Note that before starting the loop, you need to convert the value in self.angle from degrees to radians, as the math package sin and cos functions operate in radians. To convert a value A from degees to radians use the expression A*math.pi/180.0. Don't forget to import the math package.
def render(self): # assign to theta the result of converting self.angle from degrees to radians # assign to cth the cosine of theta # assign to sth the sine of theta # assign to pts the empty list # for each vertex in self.points # (2 lines of code): assign to x and y the result of adding the vertex to self.pos and subtracting self.anchor # assign to xt the calculation x * cos(Theta) - y * sin(Theta) using your precomputed cos/sin values above # assign to yt the calculation x * sin(Theta) + y * cos(Theta) # (2 lines of code): assign to x and y the result of adding xt and yt to self.anchor # append to pts a Point object with coordinates (self.scale * x, self.win.getHeight() - self.scale*y) # assign to self.vis a list with a Zelle graphics Line object using the Point objects in pts
- Write a draw and an undraw method
Write an undraw method that loops over the self.vis list and undraws each element. It should also set self.drawn to False. The draw method should loop and draw the elements, then set self.drawn to True.
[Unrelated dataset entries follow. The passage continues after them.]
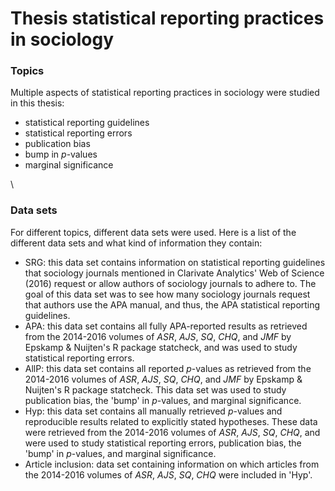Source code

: # Thesis statistical reporting practices in sociology

### Topics
Multiple aspects of statistical reporting practices in sociology were studied in this thesis:
- statistical reporting guidelines
- statistical reporting errors
- publication bias
- bump in *p*-values
- marginal significance

\

### Data sets
For different topics, different data sets were used. Here is a list of the different data sets and what kind of information they contain:
- SRG: this data set contains information on statistical reporting guidelines that sociology journals mentioned in Clarivate Analytics' Web of Science (2016) request or allow authors of sociology journals to adhere to. The goal of this data set was to see how many sociology journals request that authors use the APA manual, and thus, the APA statistical reporting guidelines.
- APA: this data set contains all fully APA-reported results as retrieved from the 2014-2016 volumes of *ASR*, *AJS*, *SQ*, *CHQ*, and *JMF* by Epskamp & Nuijten's R package statcheck, and was used to study statistical reporting errors.
- AllP: this data set contains all reported *p*-values as retrieved from the 2014-2016 volumes of *ASR*, *AJS*, *SQ*, *CHQ*, and *JMF* by Epskamp & Nuijten's R package statcheck. This data set was used to study publication bias, the 'bump' in *p*-values, and marginal significance.
- Hyp: this data set contains all manually retrieved *p*-values and reproducible results related to explicitly stated hypotheses. These data were retrieved from the 2014-2016 volumes of *ASR*, *AJS*, *SQ*, *CHQ*, and were used to study statistical reporting errors, publication bias, the 'bump' in *p*-values, and marginal significance.
- Article inclusion: data set containing information on which articles from the 2014-2016 volumes of *ASR*, *AJS*, *SQ*, *CHQ* were included in 'Hyp'.

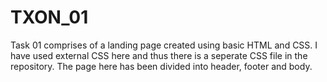 # TXON_01
Task 01 comprises of a landing page created using basic HTML and CSS. I have used external CSS here and thus there is a seperate CSS file in the repository. The page here has been divided into header, footer and body.
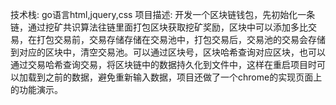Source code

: 技术栈: go语言html,jquery,css
项目描述:
开发一个区块链钱包，先初始化一条链，通过挖矿共识算法往链里面打包区块获取挖矿奖励，区块中可以添加多比交易，在打包交易前，交易存储存储在交易池中，打包交易后，交易池的交易会存储到对应的区块中，清空交易池。可以通过区块号，区块哈希查询对应区块，也可以通过交易哈希查询交易，将区块链中的数据持久化到文件中，这样在重启项目时可以加载到之前的数据，避免重新输入数据，项目还做了一个chrome的实现页面上的功能演示。
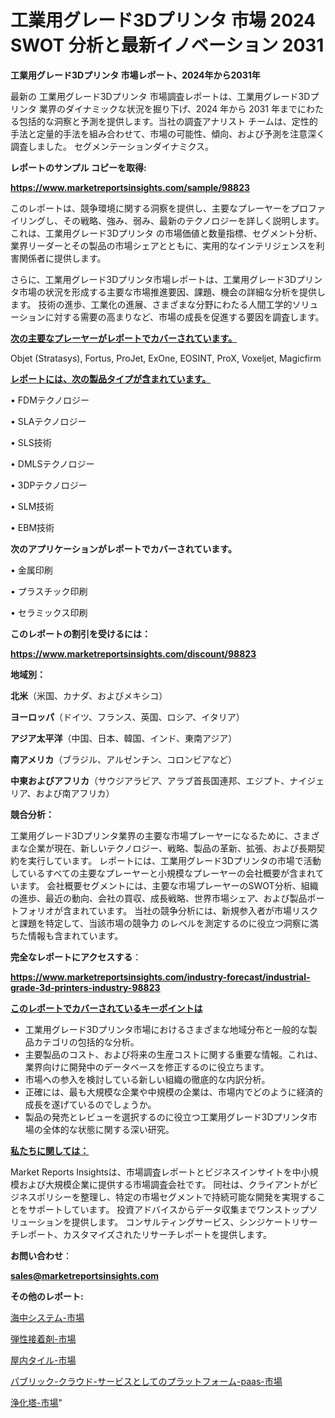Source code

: # 工業用グレード3Dプリンタ 市場 2024 SWOT 分析と最新イノベーション 2031

<strong>工業用グレード3Dプリンタ 市場レポート、2024年から2031年</strong>

最新の 工業用グレード3Dプリンタ 市場調査レポートは、工業用グレード3Dプリンタ 業界のダイナミックな状況を掘り下げ、2024 年から 2031 年までにわたる包括的な洞察と予測を提供します。当社の調査アナリスト チームは、定性的手法と定量的手法を組み合わせて、市場の可能性、傾向、および予測を注意深く調査しました。 セグメンテーションダイナミクス。



<strong>レポートのサンプル コピーを取得:</strong> <a href=https://www.marketreportsinsights.com/sample/98823>

<strong><u>https://www.marketreportsinsights.com/sample/98823</u></strong></a>

このレポートは、競争環境に関する洞察を提供し、主要なプレーヤーをプロファイリングし、その戦略、強み、弱み、最新のテクノロジーを詳しく説明します。 これは、工業用グレード3Dプリンタ の市場価値と数量指標、セグメント分析、業界リーダーとその製品の市場シェアとともに、実用的なインテリジェンスを利害関係者に提供します。

さらに、工業用グレード3Dプリンタ市場レポートは、工業用グレード3Dプリンタ市場の状況を形成する主要な市場推進要因、課題、機会の詳細な分析を提供します。 技術の進歩、工業化の進展、さまざまな分野にわたる人間工学的ソリューションに対する需要の高まりなど、市場の成長を促進する要因を調査します。



<strong><u>次の主要なプレーヤーがレポートでカバーされています。</u></strong>

Objet (Stratasys), Fortus, ProJet, ExOne, EOSINT, ProX, Voxeljet, Magicfirm



<strong><u><b>レポートには、次の製品タイプが含まれています。</b></u></strong>

• FDMテクノロジー

•  SLAテクノロジー

•  SLS技術

•  DMLSテクノロジー

•  3DPテクノロジー

•  SLM技術

•  EBM技術



<strong><b>次のアプリケーションがレポートでカバーされています。</b></strong>

• 金属印刷

• プラスチック印刷

• セラミックス印刷



<strong><b>このレポートの割引を受けるには：</b></strong><a href=https://www.marketreportsinsights.com/discount/98823>

<strong><u>https://www.marketreportsinsights.com/discount/98823</u></strong></a>



<strong>地域別：</strong>



<strong>北米</strong>（米国、カナダ、およびメキシコ）



<strong>ヨーロッパ</strong>（ドイツ、フランス、英国、ロシア、イタリア）



<strong>アジア太平洋</strong>（中国、日本、韓国、インド、東南アジア）



<strong>南アメリカ</strong>（ブラジル、アルゼンチン、コロンビアなど）



<strong>中東およびアフリカ</strong>（サウジアラビア、アラブ首長国連邦、エジプト、ナイジェリア、および南アフリカ）



<strong>競合分析：</strong>

工業用グレード3Dプリンタ業界の主要な市場プレーヤーになるために、さまざまな企業が現在、新しいテクノロジー、戦略、製品の革新、拡張、および長期契約を実行しています。 レポートには、工業用グレード3Dプリンタの市場で活動しているすべての主要なプレーヤーと小規模なプレーヤーの会社概要が含まれています。 会社概要セグメントには、主要な市場プレーヤーのSWOT分析、組織の進歩、最近の動向、会社の買収、成長戦略、世界市場シェア、および製品ポートフォリオが含まれています。 当社の競争分析には、新規参入者が市場リスクと課題を特定して、当該市場の競争力 のレベルを測定するのに役立つ洞察に満ちた情報も含まれています。



<strong>完全なレポートにアクセスする</strong>：

<a href=https://www.marketreportsinsights.com/industry-forecast/industrial-grade-3d-printers-industry-98823>

<strong><u>https://www.marketreportsinsights.com/industry-forecast/industrial-grade-3d-printers-industry-98823</u></strong></a>



<strong><u><b>このレポートでカバーされているキーポイントは</b></u></strong>
<ul>
  <li>工業用グレード3Dプリンタ市場におけるさまざまな地域分布と一般的な製品カテゴリの包括的な分析。</li>
  <li>主要製品のコスト、および将来の生産コストに関する重要な情報。これは、業界向けに開発中のデータベースを修正するのに役立ちます。</li>
  <li>市場への参入を検討している新しい組織の徹底的な内訳分析。</li>
  <li>正確には、最も大規模な企業や中規模の企業は、市場内でどのように経済的成長を遂げているのでしょうか。</li>
  <li>製品の発売とレビューを選択するのに役立つ工業用グレード3Dプリンタ市場の全体的な状態に関する深い研究。</li>
</ul>


<strong><u><b>私たちに関しては：</b></u></strong>

Market Reports Insightsは、市場調査レポートとビジネスインサイトを中小規模および大規模企業に提供する市場調査会社です。 同社は、クライアントがビジネスポリシーを整理し、特定の市場セグメントで持続可能な開発を実現することをサポートしています。 投資アドバイスからデータ収集までワンストップソリューションを提供します。 コンサルティングサービス、シンジケートリサーチレポート、カスタマイズされたリサーチレポートを提供します。



<strong><b>お問い合わせ</b></strong>：

<a href=mailto:sales@marketreportsinsights.com>

<strong><u>sales@marketreportsinsights.com</u></strong></a>



<strong>その他のレポート:</strong>

<a href=https://www.linkedin.com/pulse/海中システム-市場-2023-総利益と主要ベンダー-2030-pr-news-hub-ns6if/>海中システム-市場</a>

<a href=https://www.linkedin.com/pulse/弾性接着剤-市場-2023-推進要因と成長機会-2030-pr-news-hub-zlc6f/>弾性接着剤-市場</a>

<a href=https://www.linkedin.com/pulse/屋内タイル-市場-2030-年までの需要に焦点を当てた-2023-年調査レポート-udebf/>屋内タイル-市場</a>

<a href=https://www.linkedin.com/pulse/パブリック-クラウド-サービスとしてのプラットフォーム-paas-市場-yhj0f/>パブリック-クラウド-サービスとしてのプラットフォーム-paas-市場</a>

<a href=https://www.linkedin.com/pulse/浄化塔-市場-2023-総利益と主要ベンダー-2030-consumer-connection-collective-360-jafvf/>浄化塔-市場</a>"

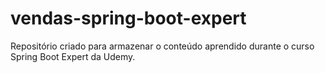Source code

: # vendas-spring-boot-expert
Repositório criado para armazenar o conteúdo aprendido durante o curso Spring Boot Expert da Udemy.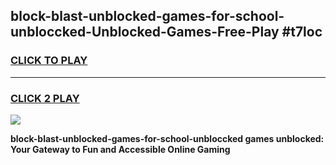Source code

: 
## block-blast-unblocked-games-for-school-unbloccked-Unblocked-Games-Free-Play #t7loc
<h3>
<a href="https://us.freeplayer.one?title=block-blast-unblocked-games-for-school-unbloccked&ref=9M">CLICK TO PLAY</a></h3>
<hr>

<h3>
<a href="https://us.freeplayer.one?title=block-blast-unblocked-games-for-school-unbloccked&ref=9M">CLICK 2 PLAY</a>
  
</h3>

<a href="https://us.freeplayer.one?title=block-blast-unblocked-games-for-school-unbloccked&ref=9M"><img src="https://clearcache.store/games.png"></a>


**block-blast-unblocked-games-for-school-unbloccked games unblocked: Your Gateway to Fun and Accessible Online Gaming**
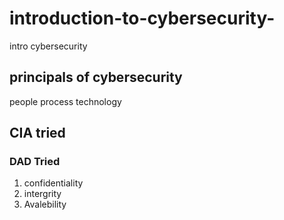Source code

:# introduction-to-cybersecurity-
intro cybersecurity 

## principals of cybersecurity 
people
process
technology

## CIA tried
### DAD Tried 
1. confidentiality
2. intergrity 
3. Avalebility 
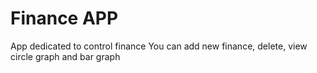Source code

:  # Finance APP

 App dedicated to control finance
 You can add new finance, delete, view circle graph and bar graph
Design Note: If RotatingLine inherited Thing, it would not need to have its own draw/undraw functions.
- Write a refresh method for RotatingLine
The next step is to write a refresh method for the RotatingLine class. The refresh method is similar to the Ball and Block classes: it recreates the visual representation based on the current state of the object. The difference is that the render method updates the vis list.
- Save the current value of self.drawn to a local variable (e.g. drawn)
- If the object is drawn (i.e. drawn is True), call self.undraw()
- Call the render method
- If the object is drawn, call self.draw(self.win)
In the __init__ method, add a call to the refresh function as the last thing in the function.
- Write getAngle and setAngle functions
Create two accessor functions: setAngle and getAngle. The getAngle function should return the current value of self.angle.
The setAngle function should update the value of self.angle, but it also needs to redraw the line if it has already been drawn. After updating the value of self.angle, it should call the refresh method.
- Test the RotatingLine
Once you have completed these steps, it's time to test. Use the following code (which is a function you should add to the file--not a method to add to the class--and run it. You should get a short line in the middle of the window that rotates.
def test1(): win = gr.GraphWin('line thingy', 500, 500, False) line = RotatingLine(win, 25, 25, 10) line.draw() while win.checkMouse() == None: line.setAngle( line.getAngle() + 3) time.sleep(0.08) win.update() win.getMouse() win.close() if __name__ == "__main__": test1()
- Write a rotate method to orient the line
Create a rotate method in the RotatingLine class. This should take in self and one parameter, which is the amount to rotate relative to the current orientation. This function is almost identical to the setAngle function, except that you want to increment the angle by the argument, not replace it. Then call the refresh method.
Update your test function to use line.rotate() instead of line.setAngle() to modify the orientation of the line and try it again. The argument to line.rotate should be just the incremental amount to change the angle (e.g. 3).
If you want to have the line rotate around a different point, create a setAnchor method that lets you specify the anchor point. (Or make use of the Ax, Ay parameters to the constructor.) Then put the call self.setAnchor( 20, 25 ) before the loop starts. When you run your test function, the line should appear to rotate around its left endpoint. Explore other anchor points and make sure this makes sense.
When you are done with the lab exercises, you may begin the project.